Hızlı adımlarla uçağa doğru ilerledim ve merdivenleri çıktım. Rüzgar saçlarımı dağıtmıştı. İçeriye girerken kapıda beni güzel bir kadın karşıladı. Boynuna küçük kırmızı bir eşarp bağlamıştı. Beyaz gömleğini kırmızı renkteki eteğinin içine koymuş, sarı saçlarını ise tepede toplamıştı. "Hoş geldiniz efendim." dedi kadın sahte gülümsemesiyle. Başımla selam verdikten sonra içeriye doğru ilerledim. Uçağın içi dışarıdan göründüğü gibi küçük değildi. Geniş ve ferahtı. Koridorun sağ tarafında bir tane geniş koltuk vardı. Sol tarafta ise birbirine bakan iki geniş koltuk daha vardı. Hangisine oturmam gerektiğini sormak için arkama doğru döndüğüm sırada Osman'ın arkamda olmadığını gördüm. Sağ tarafımda duran koltuğun yanındaki cama doğru eğildim sakince. Osman Aziz Beyle konuşuyordu. "Hanımefendi, siz şöyle geçin, Osman Bey birazdan gelecek." dedi sarışın kadın. Kadına doğru döndüm ve gösterdiği o karşılıklı geniş koltuklara doğru ilerledim.

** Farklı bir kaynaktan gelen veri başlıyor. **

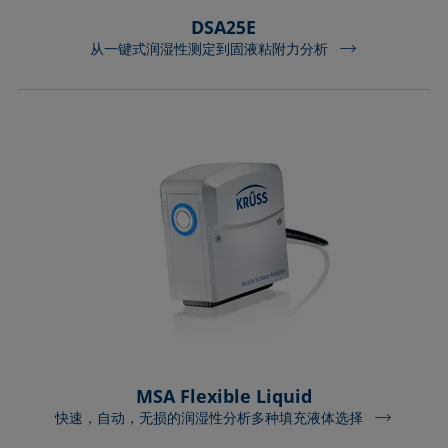
DSA25E
从一键式润湿性测定到固液粘附力分析
MSA Flexible Liquid
快速，自动，无损的润湿性分析多种填充液体选择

Oturduktan sonra koltuğun verdiği rahatlıkla gözlerimi kapattım ve arkama doğru yaslandım. Çok yorgun hissediyordum kendimi. Yavaş yavaş tükeniyordum sanki. "Kemerinizi takınız lütfen." dedi hostes. Gözlerimi açtım ve yaslandığım yerden doğruldum. Oturduğum yerin sağ ve sol taraflarına baktım ve ardından kemerin ucunu elime aldım. "Şey, rica etsem yardım edebilir misiniz?" dedim çekingen bir tavırla. "Tamam siz gidin. Ben hallederim." dedi arka tarafımdan gelen ses. Bu ses Osman'a aitti. Hostes ikiletmeden yanımdan ayrıldı. Hemen arkasından Osman yanıma geldi ve önüme doğru eğilip elimde tuttuğum kemerin ucunu aldı. Ardından sol tarafta ki yere doğru götürüp kemeri taktı. "Teşekkürler." dedim kısık bir sesle. Osman karşımda duran koltuğa oturdu ve hızla kemerini taktı. Yüzüme bile bakmıyordu. Her ne kadar umursamamaya çalışsam da bu hareketlerini, artık saçmalıyordu.

"Gidebiliriz." dedi Osman arkama doğru seslenerek. İşte şimdi heyecanlanmıştım. Keşke Abdullah'ta burada olsaydı. Kardeşimi gerçekten çok özlüyordum. Tek varlığım oydu. Ve onsuz geçen her günüm gittikçe daha da özlemimin artmasına sebep oluyordu.